The Siallon emulsifier differs from conventional surfactants or other emulsifiers in that it contains an acidic moiety as part of the hydrophilic end or head of the molecule. The acidic moiety will orient itself along with the hydrophilic end toward the aqueous phase, in essence producing a hydrocarbon microdroplet surrounded by and attached to the oil-loving portion, surrounded in turn by the water-loving portion and then by the acidic moiety. In essence there are a series of spheres or shells around the hydrocarbon, ending with a shell that has acidic reactive sites on its surface. The average diameter of these shells or micelles is less than 2 [im. The small size of the micelles results in a very stable emulsion with little or no tendency to split or revert.
All individual hydrocarbon compounds are susceptible to emulsification, and each compound responds to a very specific ratio between the size of the hydrophobic and hydrophilic portions of the emulsifier molecule. A product such as crude oil is composed of hundreds of individual compounds, each emulsifying best at a specific hydrophobic/hydrophilic ratio. To overcome this problem and produce the smallest possible micelle and most stable emulsion possible for the various hydrocarbon products requires a range of emulsifiers, each covering a range of hydrophobic/hydrophilic ratios. Each of the Siallon emulsifiers is a water-based, nontoxic product having a pH in the 4.2-5.5 range.

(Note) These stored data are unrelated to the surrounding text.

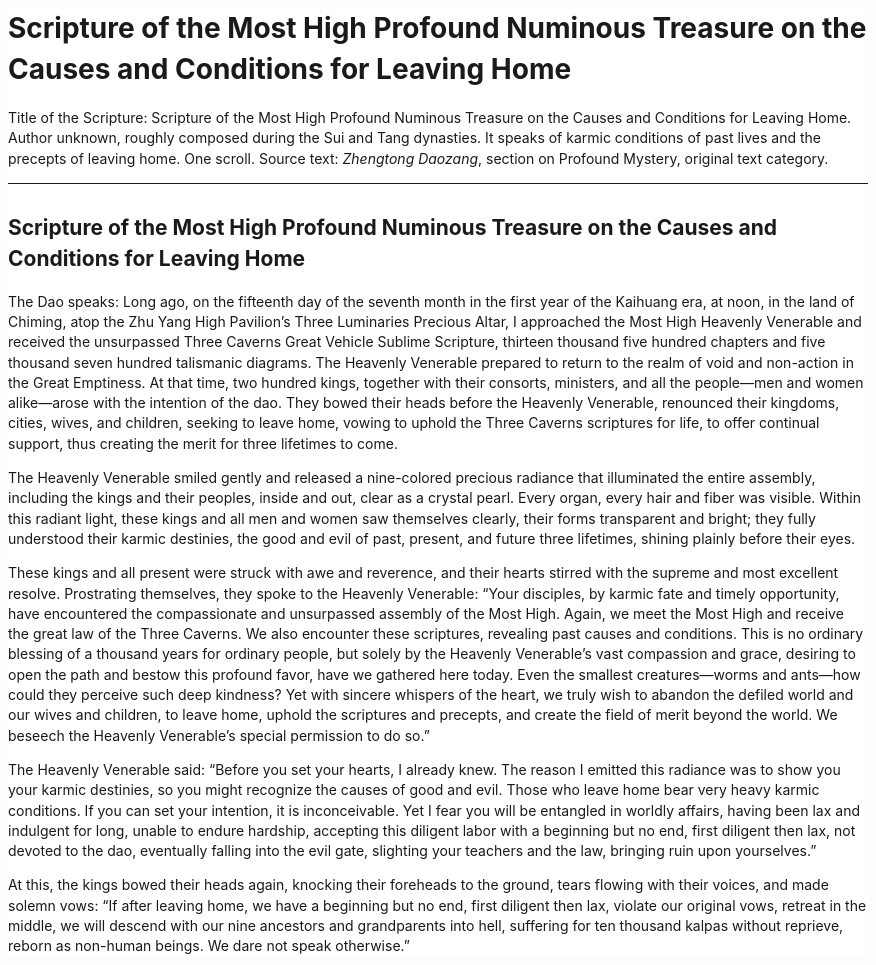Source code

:# Scripture of the Most High Profound Numinous Treasure on the Causes and Conditions for Leaving Home

Title of the Scripture: Scripture of the Most High Profound Numinous Treasure on the Causes and Conditions for Leaving Home. Author unknown, roughly composed during the Sui and Tang dynasties. It speaks of karmic conditions of past lives and the precepts of leaving home. One scroll. Source text: *Zhengtong Daozang*, section on Profound Mystery, original text category.

---

## Scripture of the Most High Profound Numinous Treasure on the Causes and Conditions for Leaving Home

The Dao speaks: Long ago, on the fifteenth day of the seventh month in the first year of the Kaihuang era, at noon, in the land of Chiming, atop the Zhu Yang High Pavilion’s Three Luminaries Precious Altar, I approached the Most High Heavenly Venerable and received the unsurpassed Three Caverns Great Vehicle Sublime Scripture, thirteen thousand five hundred chapters and five thousand seven hundred talismanic diagrams. The Heavenly Venerable prepared to return to the realm of void and non-action in the Great Emptiness. At that time, two hundred kings, together with their consorts, ministers, and all the people—men and women alike—arose with the intention of the dao. They bowed their heads before the Heavenly Venerable, renounced their kingdoms, cities, wives, and children, seeking to leave home, vowing to uphold the Three Caverns scriptures for life, to offer continual support, thus creating the merit for three lifetimes to come.

The Heavenly Venerable smiled gently and released a nine-colored precious radiance that illuminated the entire assembly, including the kings and their peoples, inside and out, clear as a crystal pearl. Every organ, every hair and fiber was visible. Within this radiant light, these kings and all men and women saw themselves clearly, their forms transparent and bright; they fully understood their karmic destinies, the good and evil of past, present, and future three lifetimes, shining plainly before their eyes.

These kings and all present were struck with awe and reverence, and their hearts stirred with the supreme and most excellent resolve. Prostrating themselves, they spoke to the Heavenly Venerable: “Your disciples, by karmic fate and timely opportunity, have encountered the compassionate and unsurpassed assembly of the Most High. Again, we meet the Most High and receive the great law of the Three Caverns. We also encounter these scriptures, revealing past causes and conditions. This is no ordinary blessing of a thousand years for ordinary people, but solely by the Heavenly Venerable’s vast compassion and grace, desiring to open the path and bestow this profound favor, have we gathered here today. Even the smallest creatures—worms and ants—how could they perceive such deep kindness? Yet with sincere whispers of the heart, we truly wish to abandon the defiled world and our wives and children, to leave home, uphold the scriptures and precepts, and create the field of merit beyond the world. We beseech the Heavenly Venerable’s special permission to do so.”

The Heavenly Venerable said: “Before you set your hearts, I already knew. The reason I emitted this radiance was to show you your karmic destinies, so you might recognize the causes of good and evil. Those who leave home bear very heavy karmic conditions. If you can set your intention, it is inconceivable. Yet I fear you will be entangled in worldly affairs, having been lax and indulgent for long, unable to endure hardship, accepting this diligent labor with a beginning but no end, first diligent then lax, not devoted to the dao, eventually falling into the evil gate, slighting your teachers and the law, bringing ruin upon yourselves.”

At this, the kings bowed their heads again, knocking their foreheads to the ground, tears flowing with their voices, and made solemn vows: “If after leaving home, we have a beginning but no end, first diligent then lax, violate our original vows, retreat in the middle, we will descend with our nine ancestors and grandparents into hell, suffering for ten thousand kalpas without reprieve, reborn as non-human beings. We dare not speak otherwise.”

The second step of the Siallon process is the addition of a water-based silicate that is slightly alkaline with a pH of 9.5. The silicate undergoes an acid-base reaction with the acidic sites on the emulsifier, which neutralizes the silicate. This reaction forms silica, water, and a trace amount of salt. As the acidic sites are formed in a sphere around the emulsified micelle of hydrocarbon, the silica in turn forms a cell around the micelle. The final product is a micrometer-sized particle of silica containing both emulsifier and the drop of hydrocarbon.
Extensive characterization of the morphology and chemical nature of the silica cell was undertaken. Chemical analysis of the bulk material by both X-ray spectrometry and energy-dispersive X-ray analysis (EDXA) showed that the material formed was more than 98% Si02, with a trace of salts. These results were consistent with the neutralization of silicates in which the reaction products are normally silica, water, and simple salts.